By studying a gene earlier linked to deafness in humans, researchers now have new insight into the molecular process by which components of the inner ear send messages to the brain. The team reports its findings in the October 20, 2006, issue of the journal Cell, published by Cell Press.
The researchers found that mice lacking the gene otoferlin are profoundly deaf. The animals' deafness results from an inability to translate sound stimulation into the release of a chemical nerve messenger, or neurotransmitter, that would usually pass that information to auditory nerves and on to the brain, they reported. The sensory structures within the mutant animals' ears otherwise appeared to develop normally.
"Study of the genes responsible for deafness can bring new insight into the molecular basis of how hearing works," said Christine Petit of the Institut Pasteur in Paris, France.

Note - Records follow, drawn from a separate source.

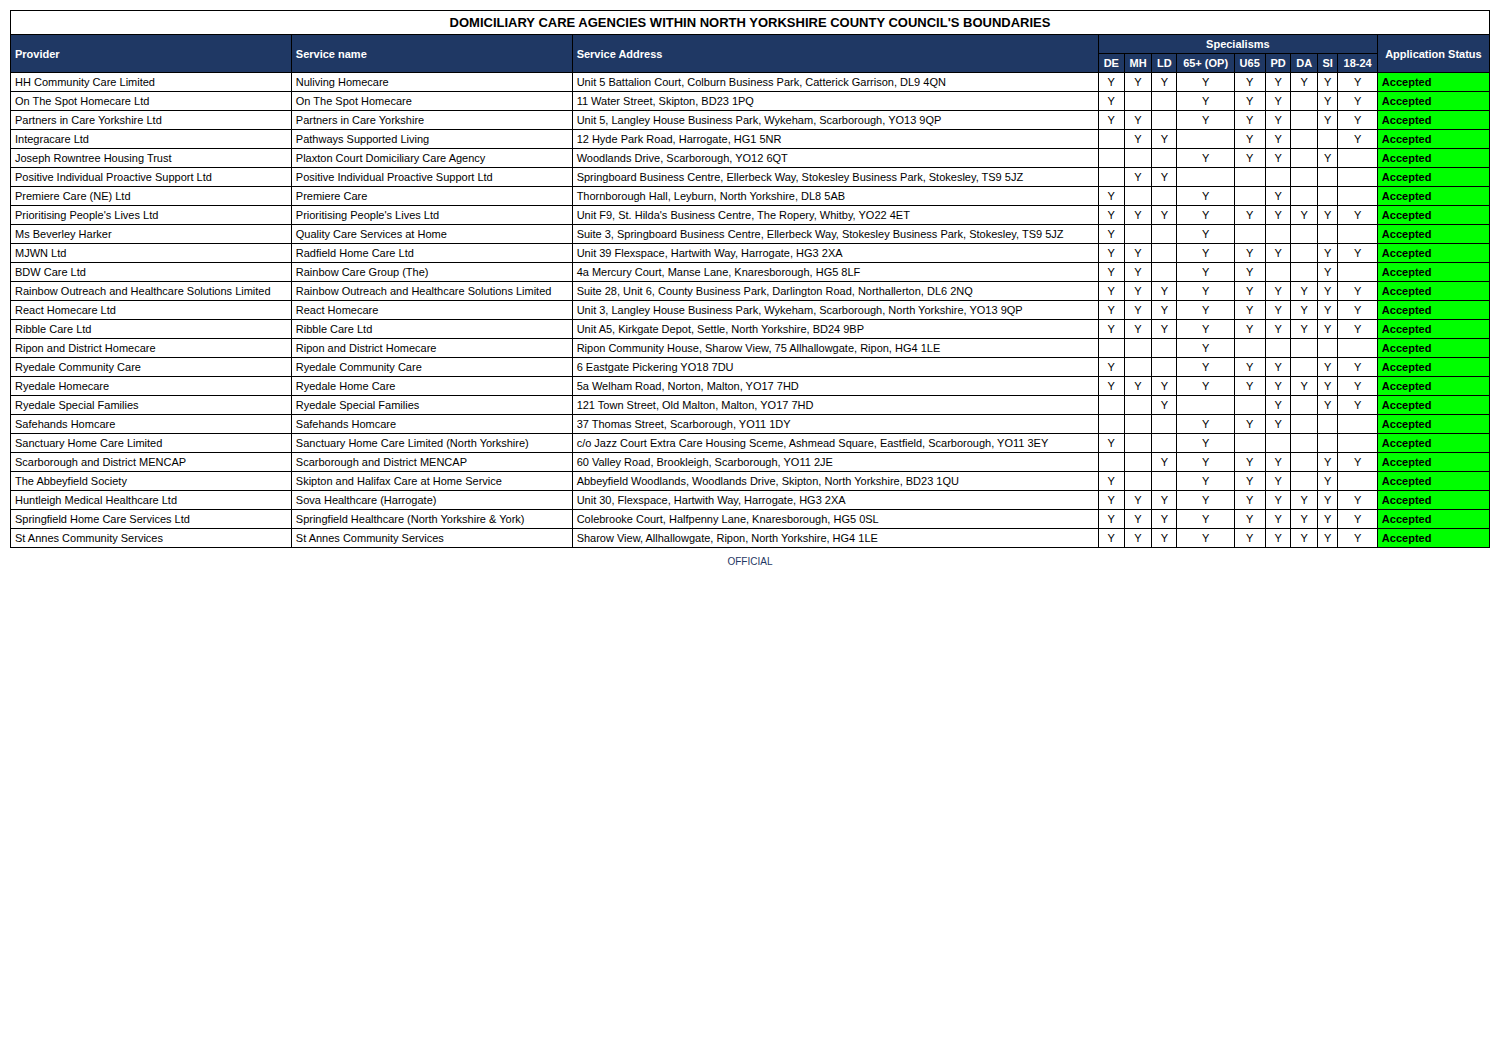DOMICILIARY CARE AGENCIES WITHIN NORTH YORKSHIRE COUNTY COUNCIL'S BOUNDARIES
| Provider | Service name | Service Address | Specialisms | Application Status |
| --- | --- | --- | --- | --- |
| DE | MH | LD | 65+ (OP) | U65 | PD | DA | SI | 18-24 |
| HH Community Care Limited | Nuliving Homecare | Unit 5 Battalion Court, Colburn Business Park, Catterick Garrison, DL9 4QN | Y | Y | Y | Y | Y | Y | Y | Y | Y | Accepted |
| On The Spot Homecare Ltd | On The Spot Homecare | 11 Water Street, Skipton, BD23 1PQ | Y | | | Y | Y | Y | | Y | Y | Accepted |
| Partners in Care Yorkshire Ltd | Partners in Care Yorkshire | Unit 5, Langley House Business Park, Wykeham, Scarborough, YO13 9QP | Y | Y | | Y | Y | Y | | Y | Y | Accepted |
| Integracare Ltd | Pathways Supported Living | 12 Hyde Park Road, Harrogate, HG1 5NR | | Y | Y | | Y | Y | | | Y | Accepted |
| Joseph Rowntree Housing Trust | Plaxton Court Domiciliary Care Agency | Woodlands Drive, Scarborough, YO12 6QT | | | | Y | Y | Y | | Y | | Accepted |
| Positive Individual Proactive Support Ltd | Positive Individual Proactive Support Ltd | Springboard Business Centre, Ellerbeck Way, Stokesley Business Park, Stokesley, TS9 5JZ | | Y | Y | | | | | | | Accepted |
| Premiere Care (NE) Ltd | Premiere Care | Thornborough Hall, Leyburn, North Yorkshire, DL8 5AB | Y | | | Y | | Y | | | | Accepted |
| Prioritising People's Lives Ltd | Prioritising People's Lives Ltd | Unit F9, St. Hilda's Business Centre, The Ropery, Whitby, YO22 4ET | Y | Y | Y | Y | Y | Y | Y | Y | Y | Accepted |
| Ms Beverley Harker | Quality Care Services at Home | Suite 3, Springboard Business Centre, Ellerbeck Way, Stokesley Business Park, Stokesley, TS9 5JZ | Y | | | Y | | | | | | Accepted |
| MJWN Ltd | Radfield Home Care Ltd | Unit 39 Flexspace, Hartwith Way, Harrogate, HG3 2XA | Y | Y | | Y | Y | Y | | Y | Y | Accepted |
| BDW Care Ltd | Rainbow Care Group (The) | 4a Mercury Court, Manse Lane, Knaresborough, HG5 8LF | Y | Y | | Y | Y | | | Y | | Accepted |
| Rainbow Outreach and Healthcare Solutions Limited | Rainbow Outreach and Healthcare Solutions Limited | Suite 28, Unit 6, County Business Park, Darlington Road, Northallerton, DL6 2NQ | Y | Y | Y | Y | Y | Y | Y | Y | Y | Accepted |
| React Homecare Ltd | React Homecare | Unit 3, Langley House Business Park, Wykeham, Scarborough, North Yorkshire, YO13 9QP | Y | Y | Y | Y | Y | Y | Y | Y | Y | Accepted |
| Ribble Care Ltd | Ribble Care Ltd | Unit A5, Kirkgate Depot, Settle, North Yorkshire, BD24 9BP | Y | Y | Y | Y | Y | Y | Y | Y | Y | Accepted |
| Ripon and District Homecare | Ripon and District Homecare | Ripon Community House, Sharow View, 75 Allhallowgate, Ripon, HG4 1LE | | | | Y | | | | | | Accepted |
| Ryedale Community Care | Ryedale Community Care | 6 Eastgate Pickering YO18 7DU | Y | | | Y | Y | Y | | Y | Y | Accepted |
| Ryedale Homecare | Ryedale Home Care | 5a Welham Road, Norton, Malton, YO17 7HD | Y | Y | Y | Y | Y | Y | Y | Y | Y | Accepted |
| Ryedale Special Families | Ryedale Special Families | 121 Town Street, Old Malton, Malton, YO17 7HD | | | Y | | | Y | | Y | Y | Accepted |
| Safehands Homcare | Safehands Homcare | 37 Thomas Street, Scarborough, YO11 1DY | | | | Y | Y | Y | | | | Accepted |
| Sanctuary Home Care Limited | Sanctuary Home Care Limited (North Yorkshire) | c/o Jazz Court Extra Care Housing Sceme, Ashmead Square, Eastfield, Scarborough, YO11 3EY | Y | | | Y | | | | | | Accepted |
| Scarborough and District MENCAP | Scarborough and District MENCAP | 60 Valley Road, Brookleigh, Scarborough, YO11 2JE | | | Y | Y | Y | Y | | Y | Y | Accepted |
| The Abbeyfield Society | Skipton and Halifax Care at Home Service | Abbeyfield Woodlands, Woodlands Drive, Skipton, North Yorkshire, BD23 1QU | Y | | | Y | Y | Y | | Y | | Accepted |
| Huntleigh Medical Healthcare Ltd | Sova Healthcare (Harrogate) | Unit 30, Flexspace, Hartwith Way, Harrogate, HG3 2XA | Y | Y | Y | Y | Y | Y | Y | Y | Y | Accepted |
| Springfield Home Care Services Ltd | Springfield Healthcare (North Yorkshire & York) | Colebrooke Court, Halfpenny Lane, Knaresborough, HG5 0SL | Y | Y | Y | Y | Y | Y | Y | Y | Y | Accepted |
| St Annes Community Services | St Annes Community Services | Sharow View, Allhallowgate, Ripon, North Yorkshire, HG4 1LE | Y | Y | Y | Y | Y | Y | Y | Y | Y | Accepted |
OFFICIAL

The sensory machinery within the inner ear is particularly intriguing, she added, "in the sense that it operates with extreme temporal precision."
In mammals, the hearing organ, or cochlea, is a snail-shaped structure of the inner ear that is filled with a watery fluid. When that liquid moves in response to sound vibrations, thousands of sensory "hair" cells are set into motion.
Those sensory receptors come in two types: inner and outer hair cells. Outer hair cells amplify sound within the cochlea, allowing for hearing sensitivity. In contrast, inner hair cells are "the genuine sensory cells transmitting information on the temporal structure and intensity of sound to the central nervous system," Petit said.
While outer hair cell defects can lead to considerable hearing loss, she added, a loss of inner hair cell function results in total deafness as messages cannot get through.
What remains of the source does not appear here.